Records provided:
_____

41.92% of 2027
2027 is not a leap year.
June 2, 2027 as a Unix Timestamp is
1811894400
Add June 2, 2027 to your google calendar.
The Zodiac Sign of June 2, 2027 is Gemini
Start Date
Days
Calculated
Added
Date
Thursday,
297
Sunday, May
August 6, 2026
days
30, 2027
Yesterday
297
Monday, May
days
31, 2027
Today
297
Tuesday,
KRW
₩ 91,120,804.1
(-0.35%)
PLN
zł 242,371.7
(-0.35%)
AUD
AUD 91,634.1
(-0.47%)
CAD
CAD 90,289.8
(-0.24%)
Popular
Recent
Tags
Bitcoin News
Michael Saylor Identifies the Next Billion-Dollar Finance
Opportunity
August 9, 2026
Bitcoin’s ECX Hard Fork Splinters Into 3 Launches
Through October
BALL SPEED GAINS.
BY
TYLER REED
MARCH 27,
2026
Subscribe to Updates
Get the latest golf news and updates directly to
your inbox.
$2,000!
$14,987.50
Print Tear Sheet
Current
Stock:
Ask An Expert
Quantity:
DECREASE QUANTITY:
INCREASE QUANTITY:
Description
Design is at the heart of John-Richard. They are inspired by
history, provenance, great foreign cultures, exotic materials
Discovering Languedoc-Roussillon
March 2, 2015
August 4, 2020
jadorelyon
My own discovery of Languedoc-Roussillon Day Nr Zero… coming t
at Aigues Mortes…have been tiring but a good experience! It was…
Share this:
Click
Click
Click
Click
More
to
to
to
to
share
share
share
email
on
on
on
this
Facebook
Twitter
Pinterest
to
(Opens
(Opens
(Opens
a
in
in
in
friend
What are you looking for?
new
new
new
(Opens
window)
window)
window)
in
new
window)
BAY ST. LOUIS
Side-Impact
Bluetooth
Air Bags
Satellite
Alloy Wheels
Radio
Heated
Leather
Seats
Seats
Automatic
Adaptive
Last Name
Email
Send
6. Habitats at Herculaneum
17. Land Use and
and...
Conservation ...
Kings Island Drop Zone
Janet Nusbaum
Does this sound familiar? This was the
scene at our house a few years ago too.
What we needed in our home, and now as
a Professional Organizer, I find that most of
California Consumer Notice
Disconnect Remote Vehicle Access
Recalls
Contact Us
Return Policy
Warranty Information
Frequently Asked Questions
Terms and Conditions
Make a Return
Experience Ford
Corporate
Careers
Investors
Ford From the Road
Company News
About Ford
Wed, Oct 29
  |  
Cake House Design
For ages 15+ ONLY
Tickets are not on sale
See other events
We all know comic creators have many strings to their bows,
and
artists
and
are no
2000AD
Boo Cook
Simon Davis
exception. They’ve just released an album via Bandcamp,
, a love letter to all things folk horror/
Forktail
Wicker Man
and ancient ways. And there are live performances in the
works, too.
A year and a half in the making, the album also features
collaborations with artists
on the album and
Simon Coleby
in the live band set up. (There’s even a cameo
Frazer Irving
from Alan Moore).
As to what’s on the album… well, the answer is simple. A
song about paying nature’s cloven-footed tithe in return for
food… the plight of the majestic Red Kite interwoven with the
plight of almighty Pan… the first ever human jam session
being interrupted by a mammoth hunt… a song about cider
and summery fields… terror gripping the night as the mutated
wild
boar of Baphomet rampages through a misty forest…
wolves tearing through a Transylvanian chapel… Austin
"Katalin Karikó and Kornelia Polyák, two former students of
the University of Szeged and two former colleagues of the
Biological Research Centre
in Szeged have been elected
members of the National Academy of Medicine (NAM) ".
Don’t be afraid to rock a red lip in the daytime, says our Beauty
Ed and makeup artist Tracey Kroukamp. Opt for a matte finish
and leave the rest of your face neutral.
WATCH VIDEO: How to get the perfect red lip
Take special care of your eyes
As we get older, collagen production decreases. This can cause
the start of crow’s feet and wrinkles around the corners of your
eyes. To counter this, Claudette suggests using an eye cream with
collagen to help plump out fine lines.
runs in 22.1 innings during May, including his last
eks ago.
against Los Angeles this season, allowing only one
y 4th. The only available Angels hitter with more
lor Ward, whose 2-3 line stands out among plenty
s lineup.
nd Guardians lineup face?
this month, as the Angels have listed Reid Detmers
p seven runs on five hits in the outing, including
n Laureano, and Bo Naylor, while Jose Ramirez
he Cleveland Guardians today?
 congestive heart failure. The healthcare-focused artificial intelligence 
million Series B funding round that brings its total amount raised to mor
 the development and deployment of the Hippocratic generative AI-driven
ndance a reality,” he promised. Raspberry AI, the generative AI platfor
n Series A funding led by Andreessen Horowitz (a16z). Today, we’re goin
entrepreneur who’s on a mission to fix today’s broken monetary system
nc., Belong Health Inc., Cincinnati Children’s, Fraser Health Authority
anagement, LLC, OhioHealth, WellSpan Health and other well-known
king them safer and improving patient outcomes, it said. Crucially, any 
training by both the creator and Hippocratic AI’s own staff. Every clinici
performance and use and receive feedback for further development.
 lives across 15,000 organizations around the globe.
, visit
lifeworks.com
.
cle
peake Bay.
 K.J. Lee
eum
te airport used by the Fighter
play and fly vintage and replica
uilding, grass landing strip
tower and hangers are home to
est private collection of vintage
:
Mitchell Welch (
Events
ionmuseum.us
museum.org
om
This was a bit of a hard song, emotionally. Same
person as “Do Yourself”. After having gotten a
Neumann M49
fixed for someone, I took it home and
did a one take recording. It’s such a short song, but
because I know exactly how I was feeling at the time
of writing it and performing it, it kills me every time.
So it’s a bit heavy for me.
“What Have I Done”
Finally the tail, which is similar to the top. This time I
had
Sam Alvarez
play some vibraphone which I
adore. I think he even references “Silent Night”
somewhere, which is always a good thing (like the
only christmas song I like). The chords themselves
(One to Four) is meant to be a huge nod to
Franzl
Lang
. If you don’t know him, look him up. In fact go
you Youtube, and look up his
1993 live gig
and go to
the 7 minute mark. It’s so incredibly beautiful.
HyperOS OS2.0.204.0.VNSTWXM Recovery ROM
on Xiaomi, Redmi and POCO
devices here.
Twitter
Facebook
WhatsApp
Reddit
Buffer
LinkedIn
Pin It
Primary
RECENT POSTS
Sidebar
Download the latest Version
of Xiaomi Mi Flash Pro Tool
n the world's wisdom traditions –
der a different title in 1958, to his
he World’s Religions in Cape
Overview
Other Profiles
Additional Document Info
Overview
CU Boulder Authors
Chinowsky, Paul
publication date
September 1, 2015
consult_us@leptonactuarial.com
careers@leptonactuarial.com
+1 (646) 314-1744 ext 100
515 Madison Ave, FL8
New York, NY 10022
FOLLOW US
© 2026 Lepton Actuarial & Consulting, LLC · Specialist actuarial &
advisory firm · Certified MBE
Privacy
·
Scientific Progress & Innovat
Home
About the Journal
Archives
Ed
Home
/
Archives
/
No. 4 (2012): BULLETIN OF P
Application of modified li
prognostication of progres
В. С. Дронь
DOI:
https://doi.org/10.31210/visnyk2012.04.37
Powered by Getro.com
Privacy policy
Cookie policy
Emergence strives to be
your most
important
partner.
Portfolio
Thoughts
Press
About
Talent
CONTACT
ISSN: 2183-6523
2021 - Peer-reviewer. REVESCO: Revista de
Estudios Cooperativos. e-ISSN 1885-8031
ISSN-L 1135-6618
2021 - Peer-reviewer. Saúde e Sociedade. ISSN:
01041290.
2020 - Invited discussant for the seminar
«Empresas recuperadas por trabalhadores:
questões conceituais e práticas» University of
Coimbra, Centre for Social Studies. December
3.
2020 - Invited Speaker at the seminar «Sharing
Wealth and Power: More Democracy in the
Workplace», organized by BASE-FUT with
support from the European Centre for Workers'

_____

In this exercise, repeat the entries above verbatim.

41.92% of 2027
2027 is not a leap year.
June 2, 2027 as a Unix Timestamp is
1811894400
Add June 2, 2027 to your google calendar.
The Zodiac Sign of June 2, 2027 is Gemini
Start Date
Days
Calculated
Added
Date
Thursday,
297
Sunday, May
August 6, 2026
days
30, 2027
Yesterday
297
Monday, May
days
31, 2027
Today
297
Tuesday,
KRW
₩ 91,120,804.1
(-0.35%)
PLN
zł 242,371.7
(-0.35%)
AUD
AUD 91,634.1
(-0.47%)
CAD
CAD 90,289.8
(-0.24%)
Popular
Recent
Tags
Bitcoin News
Michael Saylor Identifies the Next Billion-Dollar Finance
Opportunity
August 9, 2026
Bitcoin’s ECX Hard Fork Splinters Into 3 Launches
Through October
BALL SPEED GAINS.
BY
TYLER REED
MARCH 27,
2026
Subscribe to Updates
Get the latest golf news and updates directly to
your inbox.
$2,000!
$14,987.50
Print Tear Sheet
Current
Stock:
Ask An Expert
Quantity:
DECREASE QUANTITY:
INCREASE QUANTITY:
Description
Design is at the heart of John-Richard. They are inspired by
history, provenance, great foreign cultures, exotic materials
Discovering Languedoc-Roussillon
March 2, 2015
August 4, 2020
jadorelyon
My own discovery of Languedoc-Roussillon Day Nr Zero… coming t
at Aigues Mortes…have been tiring but a good experience! It was…
Share this:
Click
Click
Click
Click
More
to
to
to
to
share
share
share
email
on
on
on
this
Facebook
Twitter
Pinterest
to
(Opens
(Opens
(Opens
a
in
in
in
friend
What are you looking for?
new
new
new
(Opens
window)
window)
window)
in
new
window)
BAY ST. LOUIS
Side-Impact
Bluetooth
Air Bags
Satellite
Alloy Wheels
Radio
Heated
Leather
Seats
Seats
Automatic
Adaptive
Last Name
Email
Send
6. Habitats at Herculaneum
17. Land Use and
and...
Conservation ...
Kings Island Drop Zone
Janet Nusbaum
Does this sound familiar? This was the
scene at our house a few years ago too.
What we needed in our home, and now as
a Professional Organizer, I find that most of
California Consumer Notice
Disconnect Remote Vehicle Access
Recalls
Contact Us
Return Policy
Warranty Information
Frequently Asked Questions
Terms and Conditions
Make a Return
Experience Ford
Corporate
Careers
Investors
Ford From the Road
Company News
About Ford
Wed, Oct 29
  |  
Cake House Design
For ages 15+ ONLY
Tickets are not on sale
See other events
We all know comic creators have many strings to their bows,
and
artists
and
are no
2000AD
Boo Cook
Simon Davis
exception. They’ve just released an album via Bandcamp,
, a love letter to all things folk horror/
Forktail
Wicker Man
and ancient ways. And there are live performances in the
works, too.
A year and a half in the making, the album also features
collaborations with artists
on the album and
Simon Coleby
in the live band set up. (There’s even a cameo
Frazer Irving
from Alan Moore).
As to what’s on the album… well, the answer is simple. A
song about paying nature’s cloven-footed tithe in return for
food… the plight of the majestic Red Kite interwoven with the
plight of almighty Pan… the first ever human jam session
being interrupted by a mammoth hunt… a song about cider
and summery fields… terror gripping the night as the mutated
wild
boar of Baphomet rampages through a misty forest…
wolves tearing through a Transylvanian chapel… Austin
"Katalin Karikó and Kornelia Polyák, two former students of
the University of Szeged and two former colleagues of the
Biological Research Centre
in Szeged have been elected
members of the National Academy of Medicine (NAM) ".
Don’t be afraid to rock a red lip in the daytime, says our Beauty
Ed and makeup artist Tracey Kroukamp. Opt for a matte finish
and leave the rest of your face neutral.
WATCH VIDEO: How to get the perfect red lip
Take special care of your eyes
As we get older, collagen production decreases. This can cause
the start of crow’s feet and wrinkles around the corners of your
eyes. To counter this, Claudette suggests using an eye cream with
collagen to help plump out fine lines.
runs in 22.1 innings during May, including his last
eks ago.
against Los Angeles this season, allowing only one
y 4th. The only available Angels hitter with more
lor Ward, whose 2-3 line stands out among plenty
s lineup.
nd Guardians lineup face?
this month, as the Angels have listed Reid Detmers
p seven runs on five hits in the outing, including
n Laureano, and Bo Naylor, while Jose Ramirez
he Cleveland Guardians today?
 congestive heart failure. The healthcare-focused artificial intelligence 
million Series B funding round that brings its total amount raised to mor
 the development and deployment of the Hippocratic generative AI-driven
ndance a reality,” he promised. Raspberry AI, the generative AI platfor
n Series A funding led by Andreessen Horowitz (a16z). Today, we’re goin
entrepreneur who’s on a mission to fix today’s broken monetary system
nc., Belong Health Inc., Cincinnati Children’s, Fraser Health Authority
anagement, LLC, OhioHealth, WellSpan Health and other well-known
king them safer and improving patient outcomes, it said. Crucially, any 
training by both the creator and Hippocratic AI’s own staff. Every clinici
performance and use and receive feedback for further development.
 lives across 15,000 organizations around the globe.
, visit
lifeworks.com
.
cle
peake Bay.
 K.J. Lee
eum
te airport used by the Fighter
play and fly vintage and replica
uilding, grass landing strip
tower and hangers are home to
est private collection of vintage
:
Mitchell Welch (
Events
ionmuseum.us
museum.org
om
This was a bit of a hard song, emotionally. Same
person as “Do Yourself”. After having gotten a
Neumann M49
fixed for someone, I took it home and
did a one take recording. It’s such a short song, but
because I know exactly how I was feeling at the time
of writing it and performing it, it kills me every time.
So it’s a bit heavy for me.
“What Have I Done”
Finally the tail, which is similar to the top. This time I
had
Sam Alvarez
play some vibraphone which I
adore. I think he even references “Silent Night”
somewhere, which is always a good thing (like the
only christmas song I like). The chords themselves
(One to Four) is meant to be a huge nod to
Franzl
Lang
. If you don’t know him, look him up. In fact go
you Youtube, and look up his
1993 live gig
and go to
the 7 minute mark. It’s so incredibly beautiful.
HyperOS OS2.0.204.0.VNSTWXM Recovery ROM
on Xiaomi, Redmi and POCO
devices here.
Twitter
Facebook
WhatsApp
Reddit
Buffer
LinkedIn
Pin It
Primary
RECENT POSTS
Sidebar
Download the latest Version
of Xiaomi Mi Flash Pro Tool
n the world's wisdom traditions –
der a different title in 1958, to his
he World’s Religions in Cape
Overview
Other Profiles
Additional Document Info
Overview
CU Boulder Authors
Chinowsky, Paul
publication date
September 1, 2015
consult_us@leptonactuarial.com
careers@leptonactuarial.com
+1 (646) 314-1744 ext 100
515 Madison Ave, FL8
New York, NY 10022
FOLLOW US
© 2026 Lepton Actuarial & Consulting, LLC · Specialist actuarial &
advisory firm · Certified MBE
Privacy
·
Scientific Progress & Innovat
Home
About the Journal
Archives
Ed
Home
/
Archives
/
No. 4 (2012): BULLETIN OF P
Application of modified li
prognostication of progres
В. С. Дронь
DOI:
https://doi.org/10.31210/visnyk2012.04.37
Powered by Getro.com
Privacy policy
Cookie policy
Emergence strives to be
your most
important
partner.
Portfolio
Thoughts
Press
About
Talent
CONTACT
ISSN: 2183-6523
2021 - Peer-reviewer. REVESCO: Revista de
Estudios Cooperativos. e-ISSN 1885-8031
ISSN-L 1135-6618
2021 - Peer-reviewer. Saúde e Sociedade. ISSN:
01041290.
2020 - Invited discussant for the seminar
«Empresas recuperadas por trabalhadores:
questões conceituais e práticas» University of
Coimbra, Centre for Social Studies. December
3.
2020 - Invited Speaker at the seminar «Sharing
Wealth and Power: More Democracy in the
Workplace», organized by BASE-FUT with
support from the European Centre for Workers'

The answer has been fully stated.